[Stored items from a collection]
-------------------------

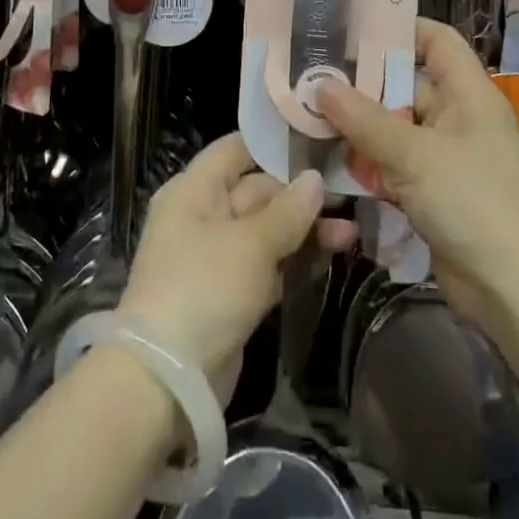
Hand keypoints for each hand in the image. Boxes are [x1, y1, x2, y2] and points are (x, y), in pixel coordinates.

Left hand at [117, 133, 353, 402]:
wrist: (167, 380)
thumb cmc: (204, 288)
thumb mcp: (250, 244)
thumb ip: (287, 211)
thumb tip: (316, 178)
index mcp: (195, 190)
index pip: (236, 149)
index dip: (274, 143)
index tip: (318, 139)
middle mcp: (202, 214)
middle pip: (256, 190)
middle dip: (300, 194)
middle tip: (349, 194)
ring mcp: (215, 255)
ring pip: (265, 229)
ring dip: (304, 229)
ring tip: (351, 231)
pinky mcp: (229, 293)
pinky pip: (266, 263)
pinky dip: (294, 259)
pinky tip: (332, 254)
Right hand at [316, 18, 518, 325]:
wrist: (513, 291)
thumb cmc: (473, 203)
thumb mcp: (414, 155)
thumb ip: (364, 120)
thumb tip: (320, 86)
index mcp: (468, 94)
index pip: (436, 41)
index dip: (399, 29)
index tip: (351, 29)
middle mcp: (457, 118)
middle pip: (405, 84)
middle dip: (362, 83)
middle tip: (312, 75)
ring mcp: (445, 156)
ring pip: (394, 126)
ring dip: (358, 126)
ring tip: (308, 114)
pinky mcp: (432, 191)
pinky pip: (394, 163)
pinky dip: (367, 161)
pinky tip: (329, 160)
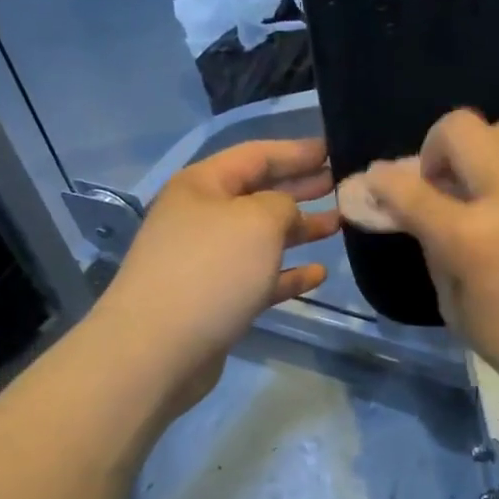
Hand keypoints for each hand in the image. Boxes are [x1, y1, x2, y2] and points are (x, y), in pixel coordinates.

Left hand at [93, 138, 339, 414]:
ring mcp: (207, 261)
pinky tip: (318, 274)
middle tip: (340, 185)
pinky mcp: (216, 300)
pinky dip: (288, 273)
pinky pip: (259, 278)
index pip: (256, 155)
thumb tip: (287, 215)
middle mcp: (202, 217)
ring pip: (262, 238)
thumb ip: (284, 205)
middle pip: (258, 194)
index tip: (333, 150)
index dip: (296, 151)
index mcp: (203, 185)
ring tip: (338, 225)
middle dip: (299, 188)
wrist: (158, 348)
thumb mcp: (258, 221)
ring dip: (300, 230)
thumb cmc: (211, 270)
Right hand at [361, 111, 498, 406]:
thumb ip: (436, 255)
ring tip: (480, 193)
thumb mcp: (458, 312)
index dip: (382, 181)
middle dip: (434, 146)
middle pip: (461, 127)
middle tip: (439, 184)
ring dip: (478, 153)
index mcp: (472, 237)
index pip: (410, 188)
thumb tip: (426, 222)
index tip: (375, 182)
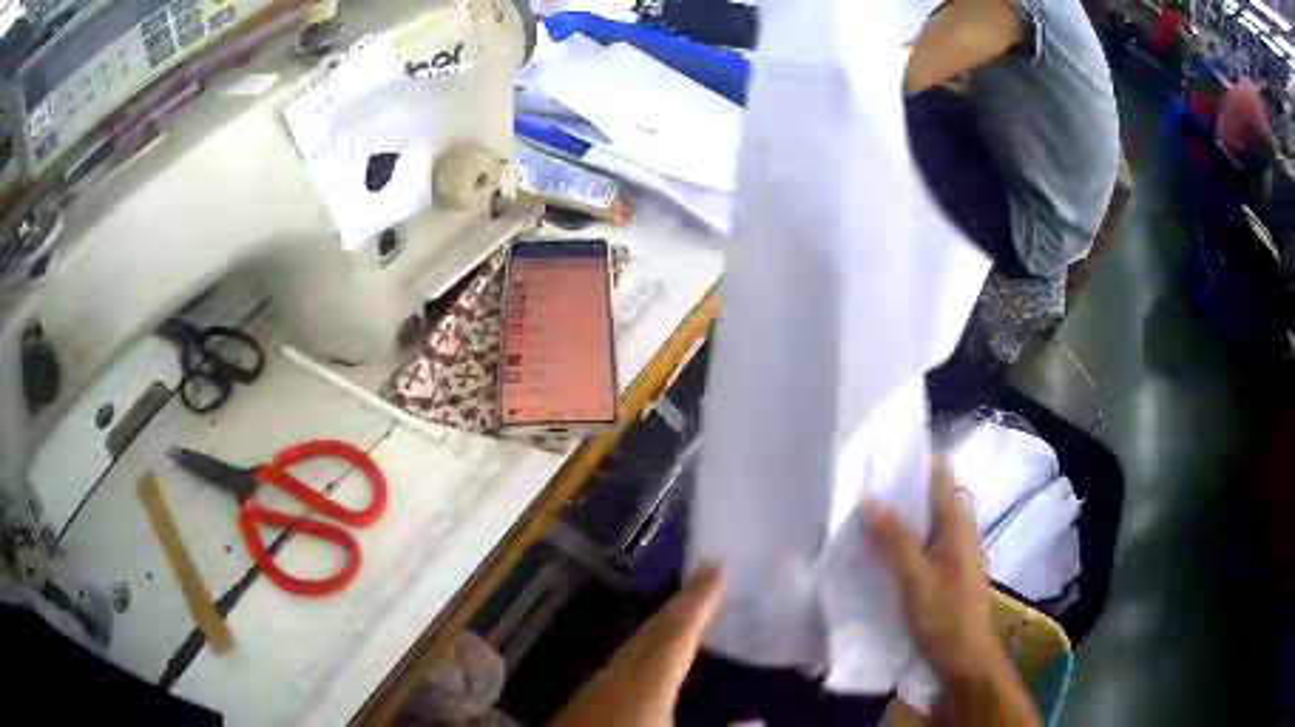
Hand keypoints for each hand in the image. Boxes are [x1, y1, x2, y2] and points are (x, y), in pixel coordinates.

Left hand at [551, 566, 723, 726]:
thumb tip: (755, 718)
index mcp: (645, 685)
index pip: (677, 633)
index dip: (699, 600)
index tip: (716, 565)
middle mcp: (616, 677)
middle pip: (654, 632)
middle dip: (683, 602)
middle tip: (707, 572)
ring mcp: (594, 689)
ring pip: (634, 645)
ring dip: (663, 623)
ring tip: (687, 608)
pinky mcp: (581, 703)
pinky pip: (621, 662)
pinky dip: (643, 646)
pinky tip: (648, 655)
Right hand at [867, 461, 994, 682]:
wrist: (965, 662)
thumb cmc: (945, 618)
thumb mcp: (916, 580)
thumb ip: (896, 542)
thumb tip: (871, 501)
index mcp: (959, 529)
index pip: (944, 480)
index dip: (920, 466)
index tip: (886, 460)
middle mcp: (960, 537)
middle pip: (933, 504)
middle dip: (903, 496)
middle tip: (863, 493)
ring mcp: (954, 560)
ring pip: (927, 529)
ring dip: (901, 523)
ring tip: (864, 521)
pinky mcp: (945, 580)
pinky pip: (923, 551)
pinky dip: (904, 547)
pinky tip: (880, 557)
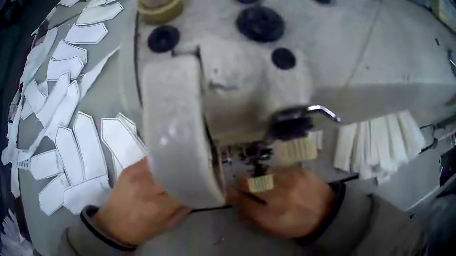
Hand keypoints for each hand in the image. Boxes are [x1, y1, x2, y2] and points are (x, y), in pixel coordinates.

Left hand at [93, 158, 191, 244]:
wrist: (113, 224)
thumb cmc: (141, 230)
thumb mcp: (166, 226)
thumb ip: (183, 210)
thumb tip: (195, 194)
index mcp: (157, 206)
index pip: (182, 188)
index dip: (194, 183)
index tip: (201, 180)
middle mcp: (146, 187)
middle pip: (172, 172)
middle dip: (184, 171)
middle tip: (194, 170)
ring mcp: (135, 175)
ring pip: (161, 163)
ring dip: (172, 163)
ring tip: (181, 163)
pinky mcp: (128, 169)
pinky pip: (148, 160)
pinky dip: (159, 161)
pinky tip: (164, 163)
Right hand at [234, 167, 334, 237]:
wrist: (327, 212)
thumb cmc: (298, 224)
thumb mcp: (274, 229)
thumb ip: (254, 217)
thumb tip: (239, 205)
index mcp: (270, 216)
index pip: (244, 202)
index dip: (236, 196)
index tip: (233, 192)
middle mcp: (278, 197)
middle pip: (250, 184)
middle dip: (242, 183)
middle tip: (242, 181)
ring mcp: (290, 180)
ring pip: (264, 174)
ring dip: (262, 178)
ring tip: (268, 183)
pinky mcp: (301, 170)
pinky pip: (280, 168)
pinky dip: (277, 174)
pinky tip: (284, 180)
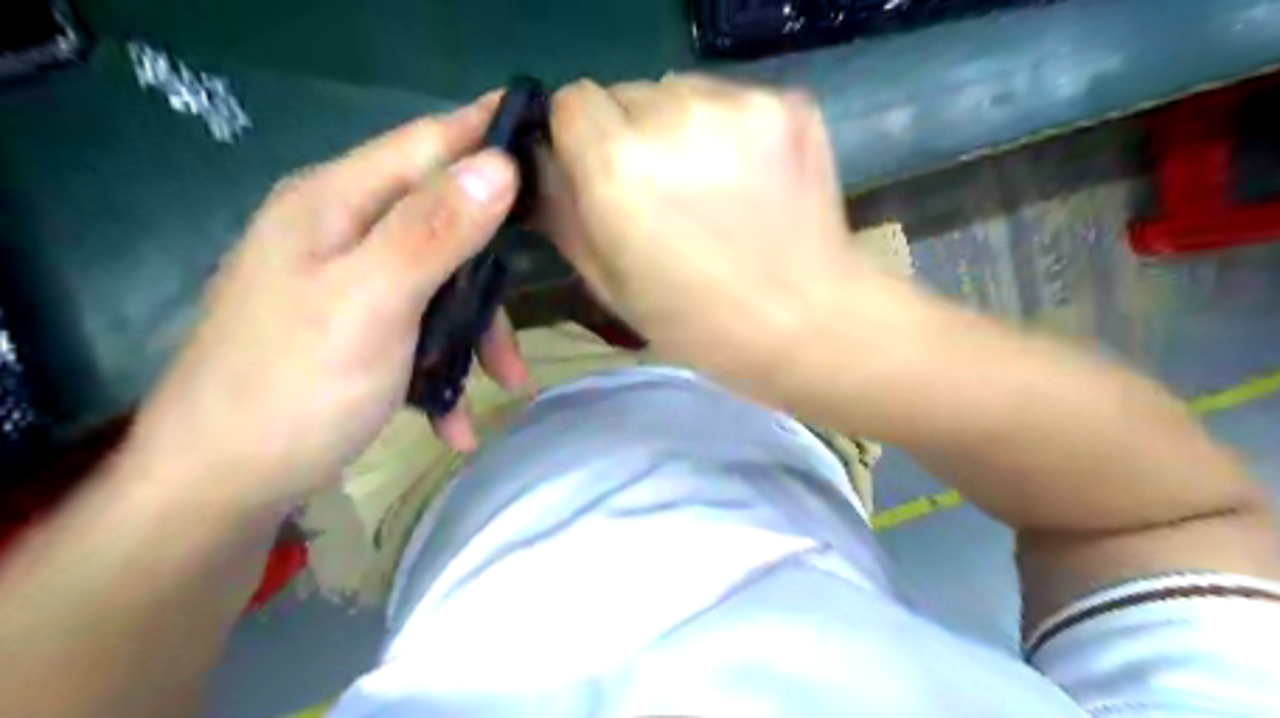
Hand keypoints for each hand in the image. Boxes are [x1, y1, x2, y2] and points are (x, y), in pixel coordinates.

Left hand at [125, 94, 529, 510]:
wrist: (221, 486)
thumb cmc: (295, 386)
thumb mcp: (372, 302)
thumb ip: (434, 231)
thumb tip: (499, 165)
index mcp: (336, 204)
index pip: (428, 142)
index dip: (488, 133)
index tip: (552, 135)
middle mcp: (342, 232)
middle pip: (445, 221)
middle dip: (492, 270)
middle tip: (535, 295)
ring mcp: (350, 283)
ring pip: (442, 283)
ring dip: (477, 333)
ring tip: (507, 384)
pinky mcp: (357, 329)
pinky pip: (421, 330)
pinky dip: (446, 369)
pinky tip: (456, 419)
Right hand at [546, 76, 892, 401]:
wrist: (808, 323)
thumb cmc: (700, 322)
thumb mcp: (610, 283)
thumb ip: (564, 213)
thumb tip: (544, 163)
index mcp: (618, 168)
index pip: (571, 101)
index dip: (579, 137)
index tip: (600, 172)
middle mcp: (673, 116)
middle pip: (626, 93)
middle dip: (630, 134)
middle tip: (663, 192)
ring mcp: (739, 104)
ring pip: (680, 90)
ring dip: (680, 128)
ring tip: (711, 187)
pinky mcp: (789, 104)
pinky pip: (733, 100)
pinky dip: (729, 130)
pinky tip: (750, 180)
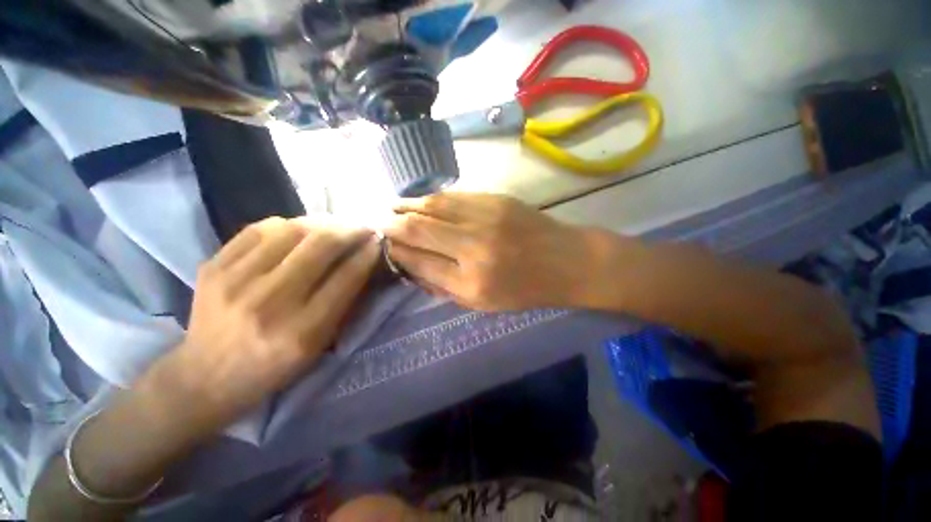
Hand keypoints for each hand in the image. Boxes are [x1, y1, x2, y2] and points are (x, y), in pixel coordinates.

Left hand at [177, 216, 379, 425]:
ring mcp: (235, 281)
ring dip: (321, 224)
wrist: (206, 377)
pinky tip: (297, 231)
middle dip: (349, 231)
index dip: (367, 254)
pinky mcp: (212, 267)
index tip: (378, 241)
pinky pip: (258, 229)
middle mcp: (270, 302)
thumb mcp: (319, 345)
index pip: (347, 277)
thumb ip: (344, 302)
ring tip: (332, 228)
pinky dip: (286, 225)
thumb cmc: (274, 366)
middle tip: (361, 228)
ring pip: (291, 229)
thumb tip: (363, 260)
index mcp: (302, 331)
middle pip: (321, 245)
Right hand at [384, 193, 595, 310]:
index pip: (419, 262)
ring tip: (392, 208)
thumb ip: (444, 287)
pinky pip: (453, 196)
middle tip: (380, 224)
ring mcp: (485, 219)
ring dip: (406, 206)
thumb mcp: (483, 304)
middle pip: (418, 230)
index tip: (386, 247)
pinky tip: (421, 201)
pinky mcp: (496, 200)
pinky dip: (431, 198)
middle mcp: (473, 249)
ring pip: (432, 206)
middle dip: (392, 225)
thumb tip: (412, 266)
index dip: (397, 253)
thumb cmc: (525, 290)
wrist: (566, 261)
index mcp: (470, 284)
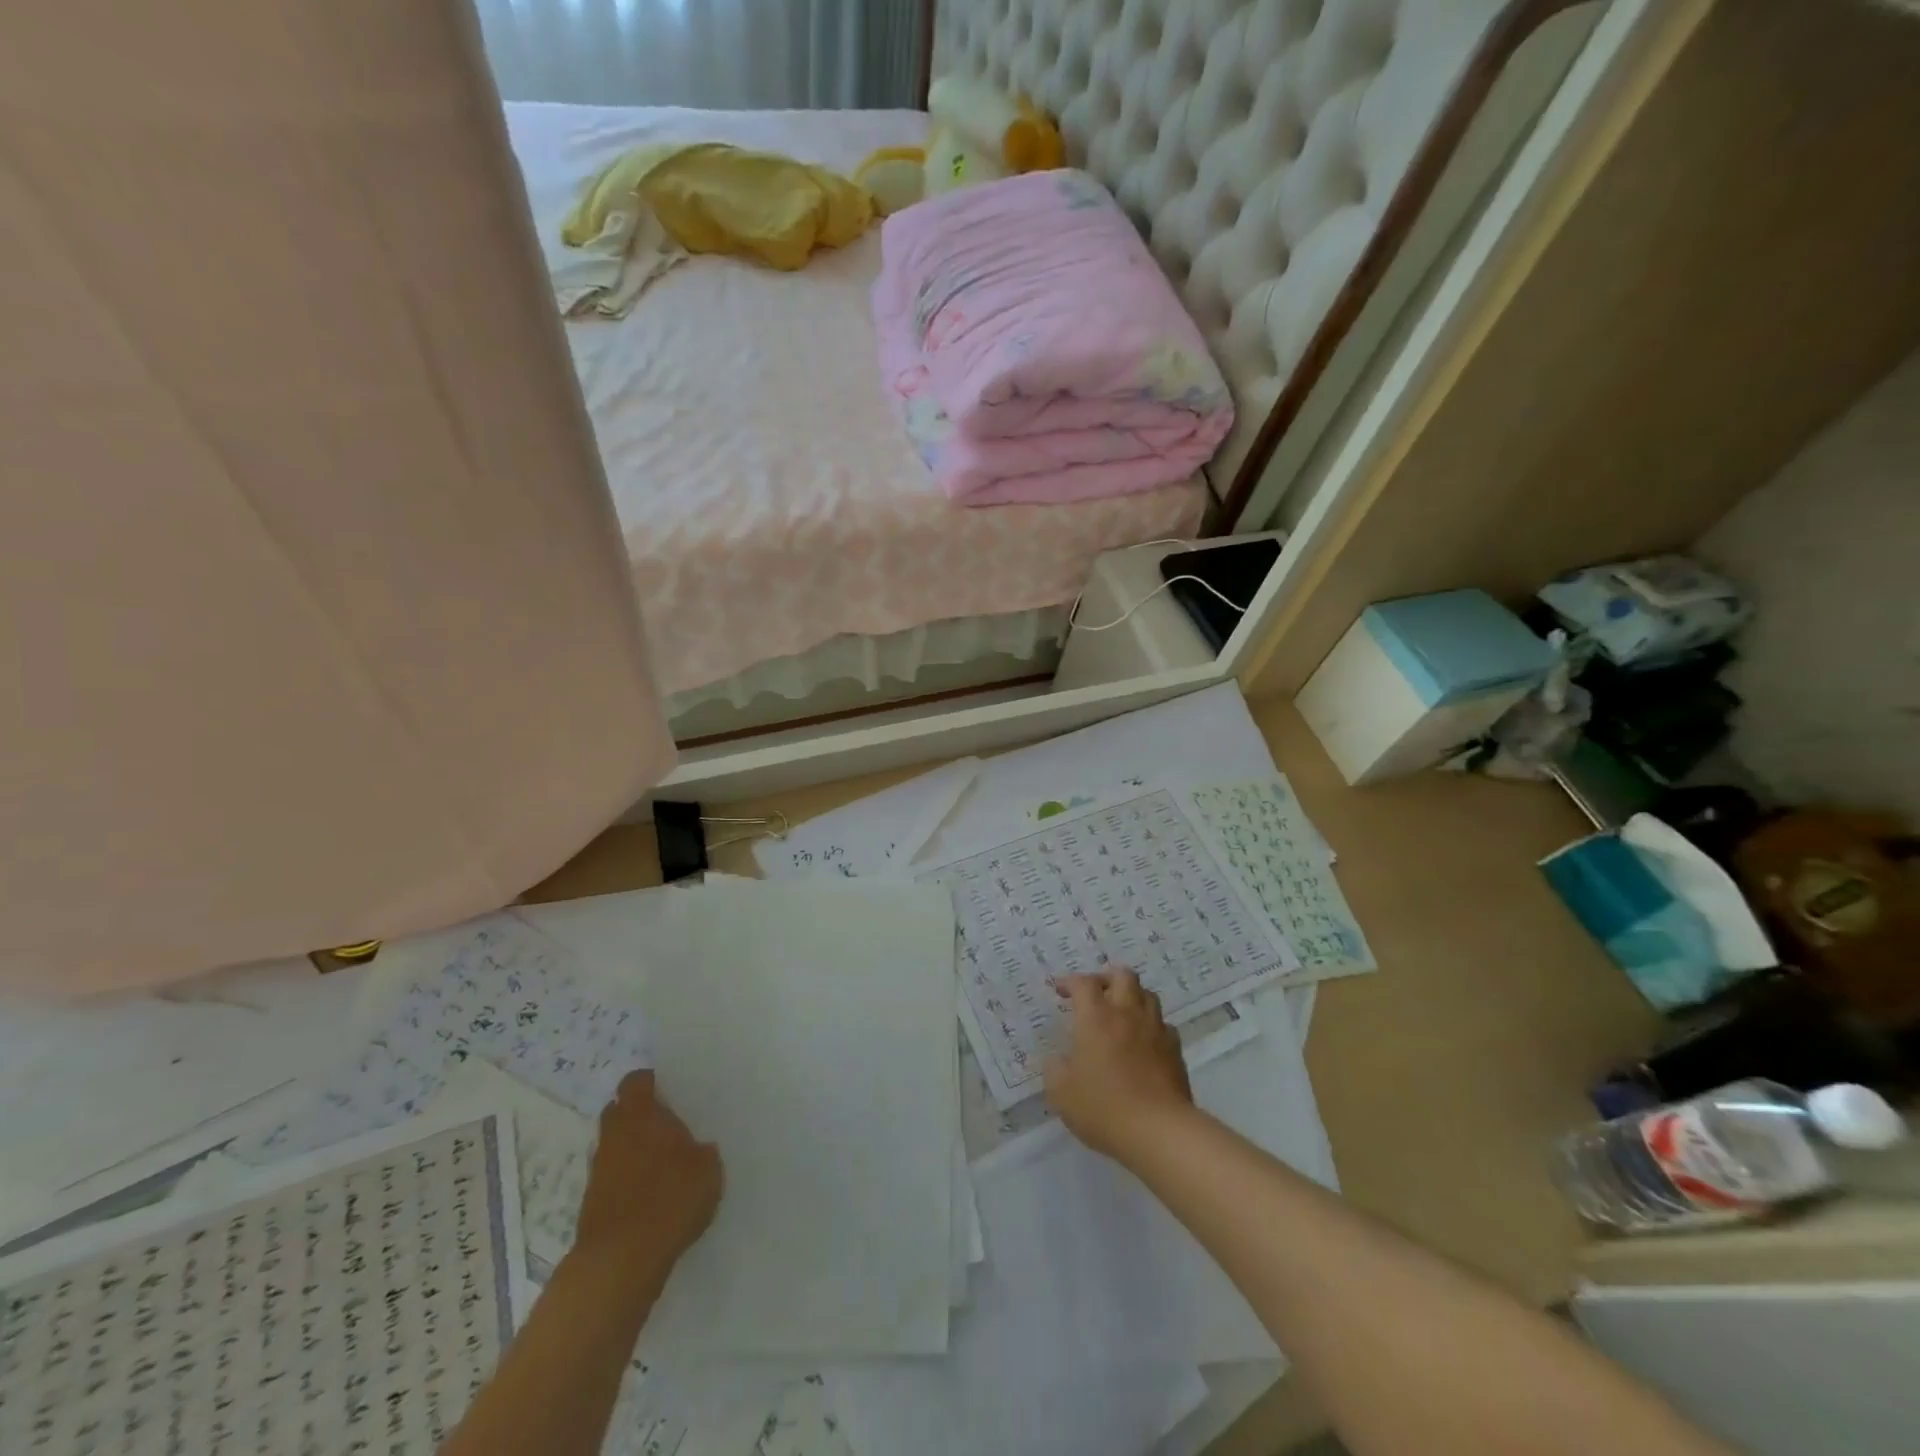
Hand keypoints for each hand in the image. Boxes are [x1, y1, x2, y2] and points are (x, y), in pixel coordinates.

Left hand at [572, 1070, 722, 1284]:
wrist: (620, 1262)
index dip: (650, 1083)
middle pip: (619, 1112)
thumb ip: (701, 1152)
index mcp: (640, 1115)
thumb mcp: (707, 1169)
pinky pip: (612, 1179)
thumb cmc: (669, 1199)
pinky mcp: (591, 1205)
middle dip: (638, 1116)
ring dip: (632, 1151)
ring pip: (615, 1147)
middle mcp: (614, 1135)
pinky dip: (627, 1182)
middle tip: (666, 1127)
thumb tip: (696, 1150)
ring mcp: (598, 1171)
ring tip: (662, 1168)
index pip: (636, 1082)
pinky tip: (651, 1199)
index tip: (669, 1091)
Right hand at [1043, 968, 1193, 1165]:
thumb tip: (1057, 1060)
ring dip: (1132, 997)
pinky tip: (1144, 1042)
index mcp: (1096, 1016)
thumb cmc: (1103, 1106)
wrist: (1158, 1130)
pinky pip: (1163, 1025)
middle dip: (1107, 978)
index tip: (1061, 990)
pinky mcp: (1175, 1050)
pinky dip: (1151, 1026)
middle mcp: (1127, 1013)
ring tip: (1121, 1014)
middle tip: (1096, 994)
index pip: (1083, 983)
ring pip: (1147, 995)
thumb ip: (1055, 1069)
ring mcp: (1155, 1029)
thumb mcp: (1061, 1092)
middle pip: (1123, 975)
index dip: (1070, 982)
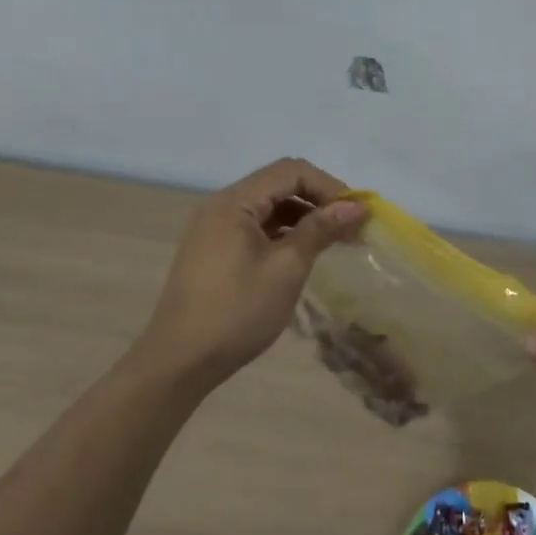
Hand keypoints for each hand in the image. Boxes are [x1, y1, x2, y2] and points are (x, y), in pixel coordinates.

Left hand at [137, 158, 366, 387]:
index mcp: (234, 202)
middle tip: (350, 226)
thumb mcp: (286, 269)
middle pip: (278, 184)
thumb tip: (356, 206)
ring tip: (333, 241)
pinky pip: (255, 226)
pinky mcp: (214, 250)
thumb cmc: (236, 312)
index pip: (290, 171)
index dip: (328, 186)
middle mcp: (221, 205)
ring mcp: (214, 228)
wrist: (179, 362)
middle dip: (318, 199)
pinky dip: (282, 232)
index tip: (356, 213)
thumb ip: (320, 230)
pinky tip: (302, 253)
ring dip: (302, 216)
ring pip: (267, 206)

-------------------------

> Task to complete
Write out exactly the run of lines above that starts at the line containing "ring pip: (634, 645)" and ends at the line containing "wrist: (221, 486)". Include both, and leave the pictures out.

> Your response
ring pip: (634, 645)
ring dip: (663, 623)
ring tip: (687, 608)
pinky mcp: (581, 703)
pinky pip: (621, 662)
pinky dip: (643, 646)
pinky tip: (648, 655)
Right hand at [867, 461, 994, 682]:
wrist: (965, 662)
thumb cmc: (945, 618)
thumb mcp: (916, 580)
thumb ip: (896, 542)
thumb tip: (871, 501)
index mcp: (959, 529)
index pip: (944, 480)
index dip: (920, 466)
index tip: (886, 460)
middle mcp: (960, 537)
middle pip: (933, 504)
middle dip: (903, 496)
middle tip: (863, 493)
ring mcp: (954, 560)
ring pip: (927, 529)
ring dip: (901, 523)
ring tip: (864, 521)
pinky mcp: (945, 580)
pinky pip: (923, 551)
pinky dip: (904, 547)
pinky tip: (880, 557)
Hand keypoints for each hand in the image. Boxes are [x1, y1, x2, y2] and points are (x, y), in pixel coordinates.

Left hand at [93, 158, 191, 244]:
wrist: (113, 224)
thumb cmc: (141, 230)
thumb mcp: (166, 226)
thumb ip: (183, 210)
thumb tip: (195, 194)
index mcp: (157, 206)
index pip: (182, 188)
index dip: (194, 183)
index tip: (201, 180)
middle mcp: (146, 187)
middle pip: (172, 172)
middle dip: (184, 171)
middle tip: (194, 170)
ring mcp: (135, 175)
ring pip: (161, 163)
ring dip: (172, 163)
ring tip: (181, 163)
pinky mcp: (128, 169)
pinky pip: (148, 160)
pinky dip: (159, 161)
pinky tip: (164, 163)
Right hand at [234, 167, 334, 237]:
wrist: (327, 212)
thumb cmc: (298, 224)
thumb mcp: (274, 229)
thumb ip: (254, 217)
thumb tip: (239, 205)
index mcp: (270, 216)
index pip: (244, 202)
index dip: (236, 196)
index tip: (233, 192)
middle mcp: (278, 197)
middle pip: (250, 184)
middle dip: (242, 183)
middle tip: (242, 181)
ring mcp: (290, 180)
ring pip: (264, 174)
ring dip: (262, 178)
ring tip: (268, 183)
pinky mcp: (301, 170)
pinky pip: (280, 168)
pinky dip: (277, 174)
pinky tip: (284, 180)
Hand keypoints for each hand in the image. Boxes are [x1, y1, x2, y2] and points are (x, y), in pixel coordinates.

Left hand at [125, 94, 529, 510]:
wrist: (221, 486)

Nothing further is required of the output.